Even with the flawed roll out of health-care reform and uproar over spying, Barack Obama is enjoying one of the best stock markets for a re-elected president. Signs are building that it might not last.

This year’s 24 percent jump in the Standard & Poor’s 500 Index is the third-biggest annual rally after a president was returned to office since the 1930s, trailing Bill Clinton and Ronald Reagan, according to data compiled by Bloomberg. The index has climbed 108 percent since Obama became president, adding more than $10 trillion in equity market value.

Record Federal Reserve stimulus, interest rates around zero percent and a doubling of corporate profits since they fell to a five-year low in 2008 helped sustain stock increases under Obama. The rally that began just after he took office now exceeds the average length of bull markets by almost a year and valuations are up 18 percent in 2013. Add to that prospects for the Fed to curtail stimulus, threatening higher borrowing costs, and the outlook for further gains under Obama is grimmer.
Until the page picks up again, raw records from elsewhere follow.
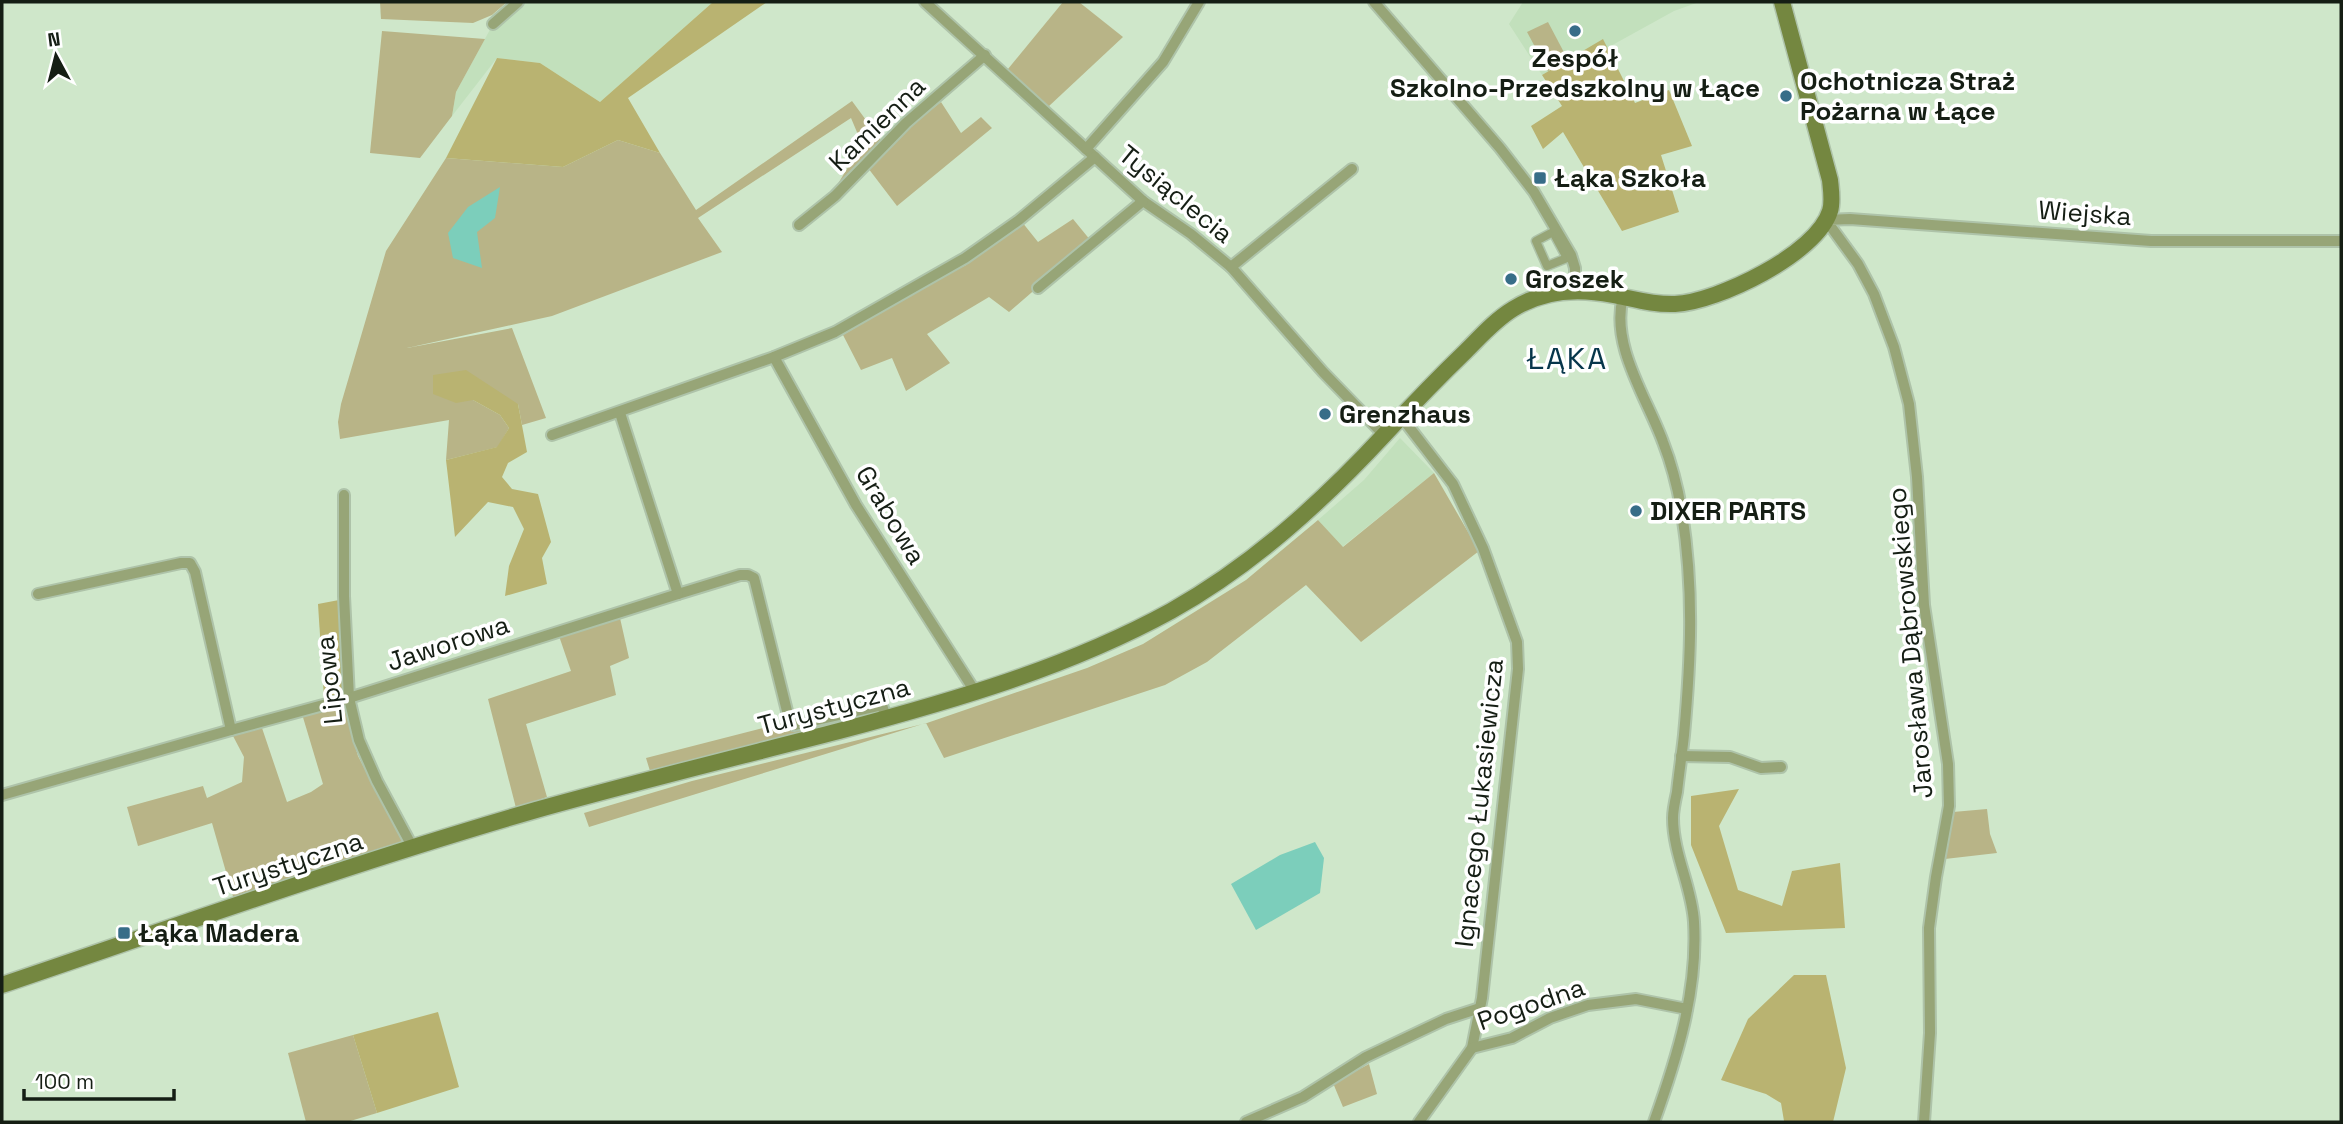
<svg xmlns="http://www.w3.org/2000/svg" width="2343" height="1124" font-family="'Space Grotesk',sans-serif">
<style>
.built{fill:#c2e0bc}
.green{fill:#b8b487}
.forest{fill:#b9b371}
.water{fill:#7ccebb}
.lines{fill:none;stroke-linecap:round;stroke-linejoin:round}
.pedestrian-casing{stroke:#aec3a9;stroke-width:11}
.minor-casing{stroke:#aec3a9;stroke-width:14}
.secondary-casing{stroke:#aec3a9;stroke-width:19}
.pedestrian{stroke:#97a577;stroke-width:8}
.minor{stroke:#97a577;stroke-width:10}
.secondary{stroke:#748740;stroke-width:16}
.poi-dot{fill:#376d88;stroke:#fff;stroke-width:2.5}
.labels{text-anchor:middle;stroke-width:7;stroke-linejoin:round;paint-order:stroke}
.poi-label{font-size:26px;font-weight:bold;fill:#151e14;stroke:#fff;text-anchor:start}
.street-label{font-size:26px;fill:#151e14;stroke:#fff}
.quarter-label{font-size:30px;letter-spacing:2px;fill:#07364b;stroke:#fff}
</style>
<rect width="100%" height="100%" fill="#cfe7ca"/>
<g class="built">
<polygon points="518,2 713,2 600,102 540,63 497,58 452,116 456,92 493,24"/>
<polygon points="1523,2 1699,2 1674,11 1607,48 1603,40 1542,75 1509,24"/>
<polygon points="1400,438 1434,473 1342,547 1318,520 1364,480"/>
</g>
<g class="green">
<polygon points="380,2 507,2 492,15 473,23 381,19"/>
<polygon points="1063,2 1079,2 1123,37 1048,107 1008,69"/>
<polygon points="1548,22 1568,60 1548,71 1527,32"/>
<polygon points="382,31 485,39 456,92 452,116 420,158 370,153"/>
<polygon points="852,101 885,146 941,102 961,133 981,117 992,128 897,206 868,168 833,192 862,144 851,118 698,218 722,252 552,316 407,348 512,328 546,418 522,425 518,404 473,400 500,415 509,428 498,447 446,460 449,420 340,439 338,422 341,404 386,251 446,158 563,167 618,140 660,153 696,210"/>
<polygon points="1073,219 1091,241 1009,312 989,297 927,334 950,363 906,391 892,358 861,370 843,335 929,284 966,265 1022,222 1038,242"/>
<polygon points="1434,473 1479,551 1361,642 1306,585 1207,662 1165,685 944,758 926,723 589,827 584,813 692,781 927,723 1087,668 1143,644 1246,580 1318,520 1343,547"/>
<polygon points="620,618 629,658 610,666 616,695 526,724 547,797 516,808 488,699 571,671 559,636"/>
<polygon points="343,704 358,756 403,843 234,900 212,823 138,846 127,807 203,786 207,798 242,782 244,757 233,736 262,728 287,802 311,792 323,784 302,714"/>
<polygon points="858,714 865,716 650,771 646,758 786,722 794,730"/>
<polygon points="1987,809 1990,834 1997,853 1945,859 1953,812"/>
<polygon points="353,1035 377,1113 347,1122 306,1122 288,1053"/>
<polygon points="1369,1064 1377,1094 1343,1107 1333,1083"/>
</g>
<g class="forest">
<polygon points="713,2 767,2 628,98 660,153 618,140 563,167 446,158 497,58 540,63 600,102"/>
<polygon points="1603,39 1635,103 1669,90 1692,146 1661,155 1679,212 1622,231 1563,132 1543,149 1531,126 1562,106 1542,75"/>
<polygon points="466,370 518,404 527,452 508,463 502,477 512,489 538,494 551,542 542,558 547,584 505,596 509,566 524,529 513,507 488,502 455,537 446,460 497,447 509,428 500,415 473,400 456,403 433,394 433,375"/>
<polygon points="339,600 345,693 324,698 318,604"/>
<polygon points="1739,789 1719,826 1738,890 1782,906 1792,871 1840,863 1845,928 1726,933 1691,845 1691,796"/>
<polygon points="1794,975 1826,975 1846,1068 1833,1122 1782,1122 1784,1121 1781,1103 1766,1094 1721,1080 1748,1019"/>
<polygon points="438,1012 459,1087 377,1113 353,1035"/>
</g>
<g class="water">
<polygon points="500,187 495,218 477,232 482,268 453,258 448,233 468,207"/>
<polygon points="1315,842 1324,858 1320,893 1256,930 1231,884 1280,855"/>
</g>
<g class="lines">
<defs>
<polygon id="pedestrian" points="1553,232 1567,258 1547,266 1536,241"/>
<g id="minor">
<polyline points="925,2 1143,201 1191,234 1231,267 1323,372 1384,435"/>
<polyline points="1374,2 1500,148 1534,192 1571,255 1575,268 1575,291"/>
<polyline points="493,24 518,2"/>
<polyline points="1086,149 1163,62 1199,2"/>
<polyline points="799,225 835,196 906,123 985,55"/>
<polyline points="1231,267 1352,169"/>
<polyline points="1038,288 1143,201"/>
<path d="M 1623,297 C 1610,345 1647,398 1663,442 C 1672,465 1678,489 1682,513 C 1694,590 1691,658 1684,735 C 1682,754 1679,773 1677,792 C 1675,801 1673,810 1673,818 C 1673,854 1692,887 1694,922 C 1698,991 1677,1058 1654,1122"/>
<polyline points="774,357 856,505 976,693"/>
<polyline points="620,413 678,594 740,575 748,575 754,578 789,719 794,725 882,705 886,718"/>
<polyline points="1400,418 1406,423 1453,484 1483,548 1517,642 1518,669 1482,998 1472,1048 1419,1122"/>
<polyline points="552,435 774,357 835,332 965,258 1019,220 1095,157"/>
<polyline points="344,495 344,596 349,698 359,740 377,781 413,848"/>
<polyline points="38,594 181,563 190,563 195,572 231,730 349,698 678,594"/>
<polyline points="1681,756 1730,757 1761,768 1781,767"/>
<polyline points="2,795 231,730"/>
<polyline points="1472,1048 1512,1038 1550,1018 1588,1005 1636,999 1687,1009"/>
<polyline points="1246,1122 1303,1097 1366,1057 1446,1019 1480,1008"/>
<polyline points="1924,1122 1930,1033 1929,928 1936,877 1949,806 1948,764 1924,605 1917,477 1909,404 1894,347 1874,294 1858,264 1826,220 1850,219 2151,241 2341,241"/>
</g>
<path id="secondary" d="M 2,985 C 179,925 356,862 536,810 C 636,782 738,757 839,731 C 952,701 1067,668 1171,611 C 1253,565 1322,502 1386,433 C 1412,405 1439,377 1466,351 C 1481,336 1495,320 1513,309 C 1543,290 1579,288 1613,295 C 1634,299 1654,305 1675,304 C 1717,302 1817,254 1830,211 C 1833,202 1831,190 1830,180 L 1782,2"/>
</defs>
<use href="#pedestrian" class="pedestrian-casing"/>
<use href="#minor" class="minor-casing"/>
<use href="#secondary" class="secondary-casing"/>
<use href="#pedestrian" class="pedestrian"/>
<use href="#minor" class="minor"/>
<use href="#secondary" class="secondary"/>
</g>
<g class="poi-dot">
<circle cx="1575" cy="31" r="7"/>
<circle cx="1786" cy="96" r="7"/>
<rect x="1533" y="171" width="14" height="14" rx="3.5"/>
<circle cx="1511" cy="279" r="7"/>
<circle cx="1325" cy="414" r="7"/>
<circle cx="1636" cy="511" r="7"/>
<rect x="117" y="926" width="14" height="14" rx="3.5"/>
</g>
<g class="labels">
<g class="poi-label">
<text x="1575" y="67" text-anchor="middle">Zespół<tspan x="1575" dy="30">Szkolno-Przedszkolny w Łące</tspan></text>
<text x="1800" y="90">Ochotnicza Straż<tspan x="1800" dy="30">Pożarna w Łące</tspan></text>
<text x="1554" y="187">Łąka Szkoła</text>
<text x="1525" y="288">Groszek</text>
<text x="1339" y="423">Grenzhaus</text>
<text x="1650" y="520">DIXER PARTS</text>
<text x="138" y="942">Łąka Madera</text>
</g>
<g class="street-label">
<text transform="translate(877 124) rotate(-44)" y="9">Kamienna</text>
<text transform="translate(1176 194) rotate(39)" y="9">Tysiąclecia</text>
<text transform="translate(2085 213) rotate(4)" y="9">Wiejska</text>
<text transform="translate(891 515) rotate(59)" y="9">Grabowa</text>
<text transform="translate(448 643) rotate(-18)" y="9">Jaworowa</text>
<text transform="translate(1910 643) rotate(-95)" y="9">Jarosława Dąbrowskiego</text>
<text transform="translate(329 680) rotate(-96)" y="9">Lipowa</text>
<text transform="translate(834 706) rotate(-15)" y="9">Turystyczna</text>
<text transform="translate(1479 803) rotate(-84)" y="9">Ignacego Łukasiewicza</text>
<text transform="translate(288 864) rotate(-18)" y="9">Turystyczna</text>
<text transform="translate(1531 1004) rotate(-19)" y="9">Pogodna</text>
</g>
<g class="quarter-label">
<text x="1567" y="369">ŁĄKA</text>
</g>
</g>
<rect width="2343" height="1124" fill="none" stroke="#151e14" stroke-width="7"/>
<g transform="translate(56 56) rotate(353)" stroke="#ffffff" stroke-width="5" paint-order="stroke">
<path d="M0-5L12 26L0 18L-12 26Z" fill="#151e14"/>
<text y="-10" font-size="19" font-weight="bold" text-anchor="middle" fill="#151e14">N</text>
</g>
<path d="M24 1089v10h150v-10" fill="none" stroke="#151e14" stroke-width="3.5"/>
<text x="35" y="1089" font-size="21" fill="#151e14" stroke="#ffffff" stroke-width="5" paint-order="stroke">100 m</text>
</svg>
“The president came in at a highly unusual time with markets in complete disarray,” Chad Morganlander, a Florham Park, New Jersey-based portfolio manager at Stifel Nicolaus & Co., which oversees about $130 billion, said by phone Nov. 6. “After the rally this year, we’re fairly valued at best. The next stage of this will have to be an improving economic outlook and earnings outlook well above where we stand.”

Republican Returns

While history shows re-elected Republicans have had better stock-market performance, with an average 5 percent gain in the first year of their second terms compared with a 1.2 percent loss for Democrats, 2013 is on track for the best return in a decade. This year’s rally in the S&P 500 is the broadest ever, with shares of Assurant Inc., Delta Air Lines Inc. and 442 more companies rising, data since 1990 compiled by Bloomberg show.

The Obama administration is fighting a global backlash over revelations that the National Security Agency spied on foreign leaders, hacked into fiber-optic cables to get data from Google Inc. and Yahoo! Inc. and intercepted communications of Americans without warrants. The president also has been defending his Affordable Care Act this month after website glitches delayed thousands of people from signing up for the health-insurance exchanges.

The S&P 500 rose 0.5 percent to 1,770.61 last week after gross domestic product and jobs reports beat projections and Twitter Inc. almost doubled in its trading debut. The index climbed 0.1 percent to 1,772.28 at 10:13 a.m. New York time.

‘Muted’ Returns

The benchmark U.S. equity gauge capped its fifth straight weekly advance and hasn’t fallen more than 10 percent since October 2011, the longest stretch without such a drop since 2007, according to S&P.